YOUR TASK: Copy out exactly the lines spanning the line with "تضمین اصالت کالا" to the line with "en comparación con el año anterior.", inclusive, from the data underneath, with no pictures.

(Extracted page text data)
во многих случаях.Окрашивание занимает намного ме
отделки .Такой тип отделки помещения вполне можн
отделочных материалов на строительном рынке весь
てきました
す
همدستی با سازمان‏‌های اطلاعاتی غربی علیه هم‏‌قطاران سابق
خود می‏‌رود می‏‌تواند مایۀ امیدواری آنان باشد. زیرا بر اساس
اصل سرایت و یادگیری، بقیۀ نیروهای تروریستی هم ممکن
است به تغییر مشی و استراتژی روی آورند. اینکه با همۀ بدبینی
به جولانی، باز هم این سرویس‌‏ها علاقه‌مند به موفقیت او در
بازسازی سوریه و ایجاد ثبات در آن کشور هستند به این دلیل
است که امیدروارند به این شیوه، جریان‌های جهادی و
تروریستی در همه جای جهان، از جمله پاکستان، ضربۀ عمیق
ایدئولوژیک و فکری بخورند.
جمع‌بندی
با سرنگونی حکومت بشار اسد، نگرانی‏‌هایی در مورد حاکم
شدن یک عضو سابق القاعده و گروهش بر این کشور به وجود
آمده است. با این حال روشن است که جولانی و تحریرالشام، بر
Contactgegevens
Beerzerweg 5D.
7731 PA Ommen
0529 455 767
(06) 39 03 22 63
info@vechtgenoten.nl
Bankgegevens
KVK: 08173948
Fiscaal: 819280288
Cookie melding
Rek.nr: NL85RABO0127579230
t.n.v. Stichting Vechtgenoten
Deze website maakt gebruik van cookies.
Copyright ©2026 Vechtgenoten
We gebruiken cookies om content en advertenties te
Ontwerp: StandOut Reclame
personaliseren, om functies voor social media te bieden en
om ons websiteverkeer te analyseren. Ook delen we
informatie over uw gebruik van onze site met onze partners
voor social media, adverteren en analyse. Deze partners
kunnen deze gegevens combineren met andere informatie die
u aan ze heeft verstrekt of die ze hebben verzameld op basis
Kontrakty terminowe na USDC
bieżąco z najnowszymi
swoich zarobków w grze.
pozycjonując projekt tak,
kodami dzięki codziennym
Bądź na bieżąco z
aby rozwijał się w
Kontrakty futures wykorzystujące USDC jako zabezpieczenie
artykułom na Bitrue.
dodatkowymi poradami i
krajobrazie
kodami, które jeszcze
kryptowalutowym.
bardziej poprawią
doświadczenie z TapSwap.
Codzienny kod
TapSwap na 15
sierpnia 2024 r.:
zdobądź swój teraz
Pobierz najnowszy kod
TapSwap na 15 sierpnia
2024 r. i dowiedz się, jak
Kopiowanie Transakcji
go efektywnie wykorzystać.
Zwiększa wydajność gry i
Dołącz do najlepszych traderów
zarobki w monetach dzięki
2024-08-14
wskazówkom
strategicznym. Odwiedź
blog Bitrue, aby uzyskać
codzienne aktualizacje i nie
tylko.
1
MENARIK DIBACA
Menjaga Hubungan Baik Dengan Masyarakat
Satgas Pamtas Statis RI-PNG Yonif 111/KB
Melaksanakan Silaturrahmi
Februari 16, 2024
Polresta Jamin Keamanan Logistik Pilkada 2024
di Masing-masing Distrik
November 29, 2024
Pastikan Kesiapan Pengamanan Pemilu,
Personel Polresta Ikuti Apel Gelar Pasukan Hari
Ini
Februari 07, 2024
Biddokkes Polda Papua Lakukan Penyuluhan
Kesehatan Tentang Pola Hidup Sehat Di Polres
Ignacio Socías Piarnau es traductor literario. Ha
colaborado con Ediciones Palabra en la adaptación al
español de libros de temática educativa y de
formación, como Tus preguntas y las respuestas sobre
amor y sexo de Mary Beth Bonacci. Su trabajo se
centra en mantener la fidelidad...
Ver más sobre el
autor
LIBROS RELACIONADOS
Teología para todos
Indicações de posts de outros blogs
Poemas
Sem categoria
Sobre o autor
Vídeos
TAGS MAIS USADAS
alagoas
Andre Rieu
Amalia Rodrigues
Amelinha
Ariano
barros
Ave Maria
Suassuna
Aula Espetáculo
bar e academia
---
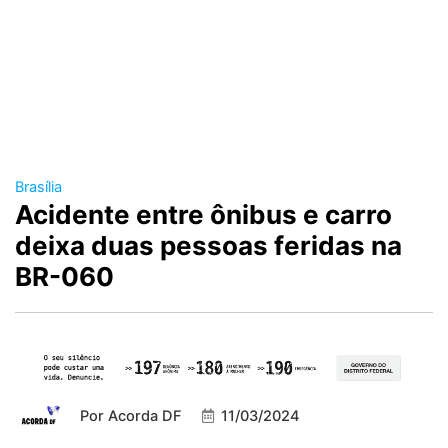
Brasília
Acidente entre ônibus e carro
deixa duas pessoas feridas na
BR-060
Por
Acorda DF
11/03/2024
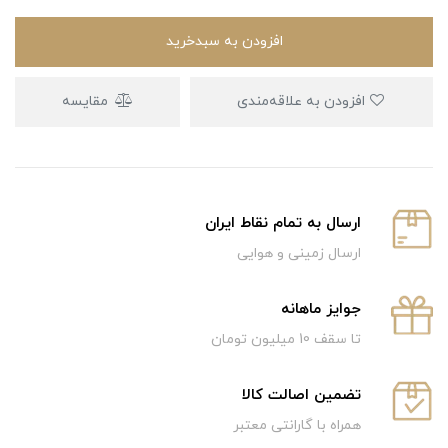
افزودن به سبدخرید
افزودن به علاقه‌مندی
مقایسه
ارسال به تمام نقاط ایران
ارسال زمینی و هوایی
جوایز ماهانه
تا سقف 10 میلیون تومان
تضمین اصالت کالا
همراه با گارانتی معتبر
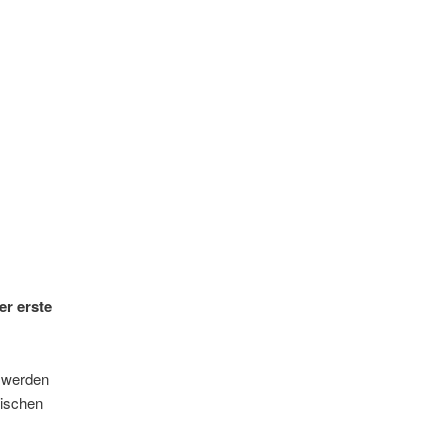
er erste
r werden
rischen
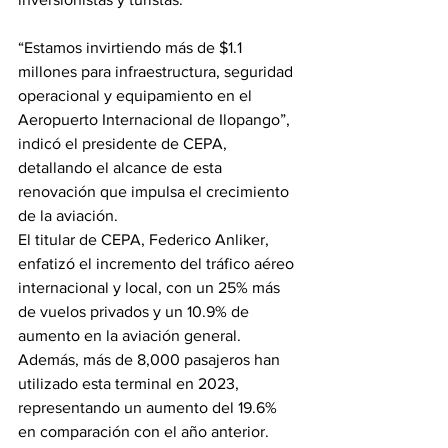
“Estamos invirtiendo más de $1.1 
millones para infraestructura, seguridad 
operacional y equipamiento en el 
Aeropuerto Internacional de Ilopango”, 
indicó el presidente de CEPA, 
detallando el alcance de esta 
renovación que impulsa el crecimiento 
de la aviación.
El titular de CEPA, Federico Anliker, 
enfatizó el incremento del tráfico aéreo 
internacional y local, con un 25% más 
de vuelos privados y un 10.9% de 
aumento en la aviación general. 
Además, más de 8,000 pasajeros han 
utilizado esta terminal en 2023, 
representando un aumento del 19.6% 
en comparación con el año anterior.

EXERCISE OUTPUT:
تضمین اصالت کالا
همراه با گارانتی معتبر
er erste
r werden
rischen
“Estamos invirtiendo más de $1.1 
millones para infraestructura, seguridad 
operacional y equipamiento en el 
Aeropuerto Internacional de Ilopango”, 
indicó el presidente de CEPA, 
detallando el alcance de esta 
renovación que impulsa el crecimiento 
de la aviación.
El titular de CEPA, Federico Anliker, 
enfatizó el incremento del tráfico aéreo 
internacional y local, con un 25% más 
de vuelos privados y un 10.9% de 
aumento en la aviación general. 
Además, más de 8,000 pasajeros han 
utilizado esta terminal en 2023, 
representando un aumento del 19.6% 
en comparación con el año anterior.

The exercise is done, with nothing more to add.